Joaquim abriu a sua barbearia, primeiro, em Moscavide. E ainda fala com simpatia dos clientes dessa altura. Passou há 38 anos para o Apolo 70 e hoje trata das cabeças de gente muito conhecida.

“A profissão de barbeiro é muito bonita. Foi a minha paixão desde pequenino. O barbeiro – que antigamente era também sangrador e dentista, que chegava a fazer pequenas cirurgias – tinha uma certa importância na vida social dos camponeses. Eu dava-me conta disso. Mas há que ter uma certa dose de humildade. E é preciso estudar muito bem o cliente, tentar percebê-lo, ver, por exemplo, se quer ter um barbeiro que converse com ele ou não. No barbeiro há uma relação amiga e confidencial com o cliente”, descreve.

Barbeiro 2
Cadeira usada por um barbeiro dentista, noutros tempos.

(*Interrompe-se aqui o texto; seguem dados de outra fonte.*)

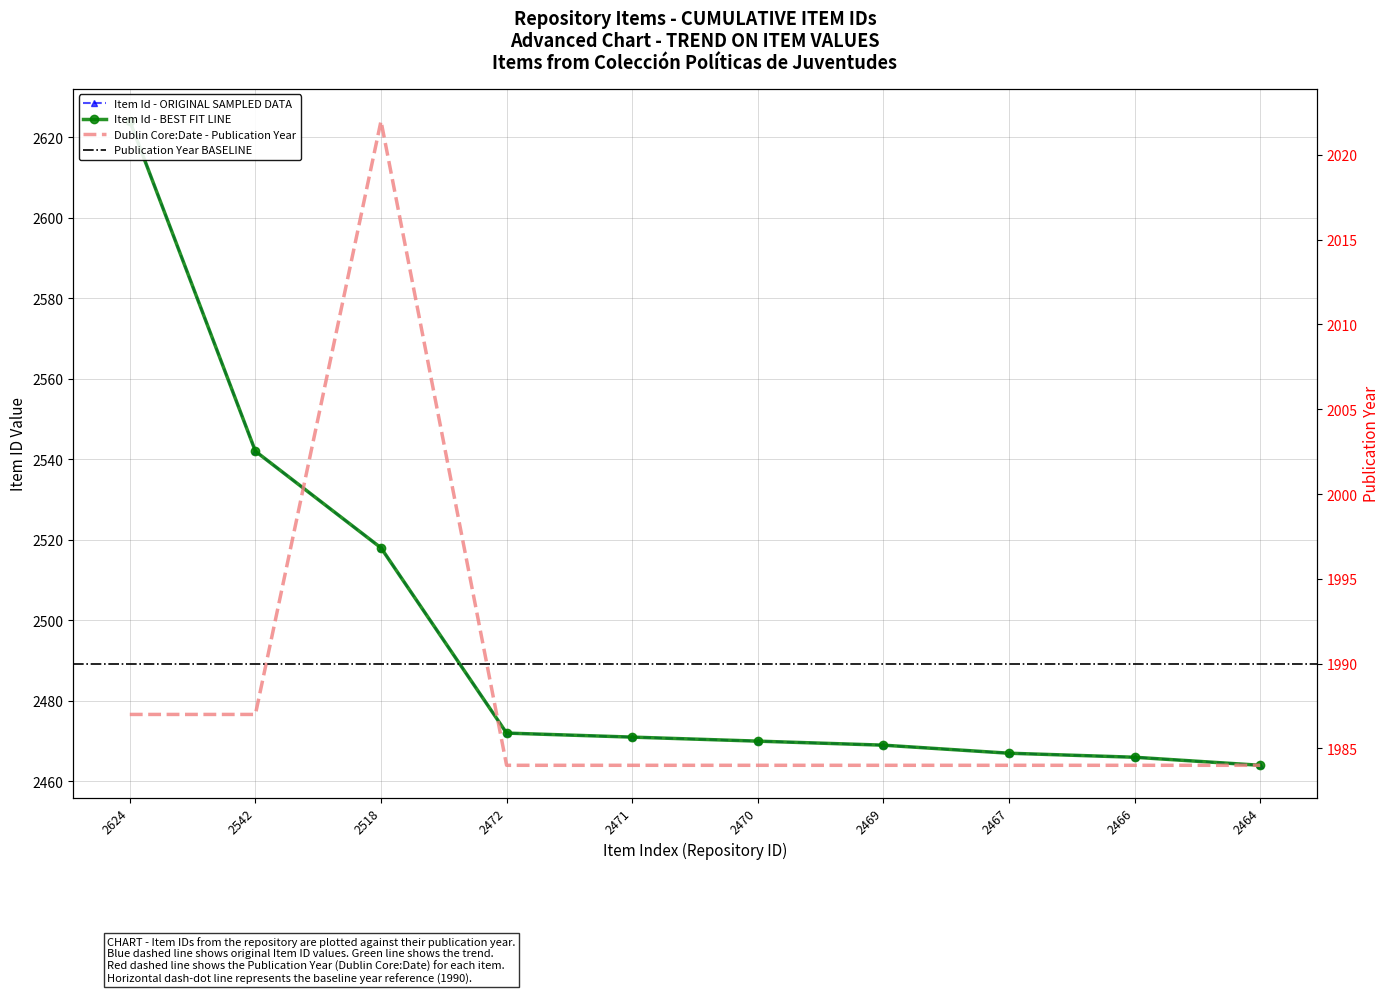

What is the minimum value shown in the chart?

1984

Joaquim Pinto começou por ser coleccionador. O hábito começou quando, em 1969, alguém da administração da construtora J. Pimenta lhe ofereceu umas navalhas com lâmina substituível. “Comecei logo a usá-las em vez das outras”, conta ao Corvo, recostado no cadeirão de uma sala privada, enquanto a pedicura da casa lhe corta as unhas. “É que vou de férias”, explica.

As navalhas de barbeiro tornaram-se o seu grande interesse há 30 anos e hoje tem mais de trezentas. Lá está uma que fez a barba ao rei Dom Carlos.

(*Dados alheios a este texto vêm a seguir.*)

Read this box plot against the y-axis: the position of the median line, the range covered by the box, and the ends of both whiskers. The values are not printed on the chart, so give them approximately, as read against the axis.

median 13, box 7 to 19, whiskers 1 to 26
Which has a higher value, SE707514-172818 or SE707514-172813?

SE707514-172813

Depois, foi um acumular de objectos, mais ou menos complexos, que dão uma ideia da evolução desta prática tão antiga. São tesouras, afiadores, ferros de enrolar cabelos e bigodes, as primeiras giletes (1890) e máquinas de corte, bacias de barbeiro (uma delas da Companhia das Índias). Para os exibir alugou mais uma loja do centro comercial, no mesmo piso do salão onde trabalha.

Duas grandes cadeiras dominam o cenário, uma delas, em couro vermelho, ainda do tempo em que os barbeiros eram dentistas. A prática foi legalmente proibida em 1870, mas perdurou na província de modo informal. Mestre Pinto mostra também um antigo estojo portátil de higiene oral e uma rústica maleta em cortiça de um barbeiro ambulante alentejano.

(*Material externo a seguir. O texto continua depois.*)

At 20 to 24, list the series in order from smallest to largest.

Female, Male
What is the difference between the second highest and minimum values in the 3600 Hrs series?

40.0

Algum material do museu foi usado no salão de cabeleireiro ali ao lado. É o caso do conjunto que Joaquim Pinto usou no último corte de cabelo do ex-primeiro-ministro Sá Carneiro.
Barbeiro 3


Entre as bacias de barbear há uma da Companhia das Índias

No livro de honra do pequeno espaço é visível a assinatura de muitas personalidades sua clientela e outros visitantes ao Museu do cabeleireiro. Mas o barbeiro beirão gostaria de alargar a visibilidade do acervo que reuniu em mais de três décadas. Já foi mostrado em Paris e em Resende, por exemplo, mas para os lisboetas é quase desconhecido. “Apelei à Câmara de Lisboa, há uns dez anos, pedindo a cedência de um espaço que desse mais visibilidade ao museu. E hei-de voltar a pedir. Isto é o que consegui sozinho, mas com a colaboração municipal conseguia-se melhor”, comenta.